"Creating a service that edits the usage history of Mobile Suica so that it can be easily used for expense settlement" Last time, I created an execution environment with Docker Click here for the finished product https://www.mobilesuica.work
tabula-py tabula-py First of all, I tried this easily
test.py
import tabula
import pandas as pd
df = tabula.read_pdf('a.pdf')
print(df.head())
Unfortunately it was an error
AttributeError: 'list' object has no attribute 'head'
Apparently it's returned in an array If so, should I do this?
test.py
df = tabula.read_pdf('a.pdf')
print(df[0].head())
It was done (the result station name has changed)

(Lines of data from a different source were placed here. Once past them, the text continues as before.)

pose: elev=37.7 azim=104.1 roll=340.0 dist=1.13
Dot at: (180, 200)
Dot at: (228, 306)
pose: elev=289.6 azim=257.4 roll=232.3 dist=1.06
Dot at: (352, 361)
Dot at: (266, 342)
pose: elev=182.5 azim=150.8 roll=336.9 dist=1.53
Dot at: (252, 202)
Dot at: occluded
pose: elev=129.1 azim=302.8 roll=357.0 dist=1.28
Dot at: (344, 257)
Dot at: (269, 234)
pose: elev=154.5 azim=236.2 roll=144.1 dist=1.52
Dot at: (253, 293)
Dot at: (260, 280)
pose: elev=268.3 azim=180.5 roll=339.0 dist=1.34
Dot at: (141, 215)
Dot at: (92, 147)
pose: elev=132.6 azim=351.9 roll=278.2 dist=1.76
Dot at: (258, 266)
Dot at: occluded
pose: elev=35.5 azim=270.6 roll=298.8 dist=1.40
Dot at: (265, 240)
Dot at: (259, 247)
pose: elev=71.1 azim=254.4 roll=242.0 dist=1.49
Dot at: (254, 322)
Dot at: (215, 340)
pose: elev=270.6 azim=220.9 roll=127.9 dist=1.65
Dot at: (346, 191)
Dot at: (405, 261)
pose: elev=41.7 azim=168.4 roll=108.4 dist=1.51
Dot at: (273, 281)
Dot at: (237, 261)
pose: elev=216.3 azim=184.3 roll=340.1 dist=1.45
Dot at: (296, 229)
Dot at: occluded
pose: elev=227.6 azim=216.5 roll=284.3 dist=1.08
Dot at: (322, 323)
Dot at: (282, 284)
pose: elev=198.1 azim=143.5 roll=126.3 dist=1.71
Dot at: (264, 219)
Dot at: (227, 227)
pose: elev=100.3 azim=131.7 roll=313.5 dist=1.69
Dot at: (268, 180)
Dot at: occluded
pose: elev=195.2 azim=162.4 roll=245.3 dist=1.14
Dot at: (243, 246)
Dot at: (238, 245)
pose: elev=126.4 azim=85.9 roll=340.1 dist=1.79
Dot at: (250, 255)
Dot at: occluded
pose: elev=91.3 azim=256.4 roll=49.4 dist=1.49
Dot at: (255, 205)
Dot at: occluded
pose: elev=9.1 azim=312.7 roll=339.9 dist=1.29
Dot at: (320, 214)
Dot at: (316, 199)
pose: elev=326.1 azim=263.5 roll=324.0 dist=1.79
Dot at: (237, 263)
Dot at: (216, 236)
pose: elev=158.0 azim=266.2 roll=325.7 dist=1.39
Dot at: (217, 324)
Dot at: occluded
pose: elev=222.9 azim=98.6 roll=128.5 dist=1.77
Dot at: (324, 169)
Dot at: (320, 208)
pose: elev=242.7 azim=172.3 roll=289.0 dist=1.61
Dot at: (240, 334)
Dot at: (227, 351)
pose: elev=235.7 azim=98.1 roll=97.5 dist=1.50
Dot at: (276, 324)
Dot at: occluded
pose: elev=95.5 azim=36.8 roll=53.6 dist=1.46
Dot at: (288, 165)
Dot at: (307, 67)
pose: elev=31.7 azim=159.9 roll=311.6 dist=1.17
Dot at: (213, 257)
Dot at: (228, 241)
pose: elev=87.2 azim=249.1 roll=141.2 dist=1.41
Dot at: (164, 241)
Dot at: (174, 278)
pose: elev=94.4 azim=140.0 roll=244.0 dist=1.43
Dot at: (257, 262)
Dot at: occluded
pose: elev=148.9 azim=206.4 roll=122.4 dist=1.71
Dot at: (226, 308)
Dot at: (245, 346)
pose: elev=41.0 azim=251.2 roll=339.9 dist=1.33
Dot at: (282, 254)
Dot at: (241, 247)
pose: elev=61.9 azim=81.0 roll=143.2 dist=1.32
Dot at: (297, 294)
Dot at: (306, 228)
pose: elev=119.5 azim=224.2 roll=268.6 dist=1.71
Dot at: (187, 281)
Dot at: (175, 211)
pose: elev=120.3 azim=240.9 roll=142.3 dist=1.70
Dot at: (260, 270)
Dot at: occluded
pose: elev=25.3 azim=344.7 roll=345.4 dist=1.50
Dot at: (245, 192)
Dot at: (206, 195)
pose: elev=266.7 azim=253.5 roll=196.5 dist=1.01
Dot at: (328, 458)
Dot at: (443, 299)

Date Type Use Station Type.1 Station used.1 Balance difference
0 2 6 Repeat NaN NaN NaN\9,753 NaN
2 2 7 Enter Tokyo Exit Yokohama\9,573 -180
3 2 7 Enter Yokohama Exit Tokyo\9,393 -180
By default, only the first page is used, so add pages ='all' and combine the two pages. The maximum usage history of Mobile Suica is 100, and if you include the deferral, there are 101, and if you convert it to PDF, it will be up to 2 pages.
test.py
df = tabula.read_pdf('a.pdf',pages='all')
for i in range(len(df)):
print(f"{i+1}On the page{len(df[i])}There is a line")
Execution result
(app-root) bash-4.2# python3 test.py
There are 51 lines on one page
There are 50 lines on 2 pages
You can see that the first page has one more line for "deferred". Since it is difficult to handle if they are separated, we will use one DataFrmae. Use concat.
test.py
df = tabula.read_pdf('a.pdf',pages='all')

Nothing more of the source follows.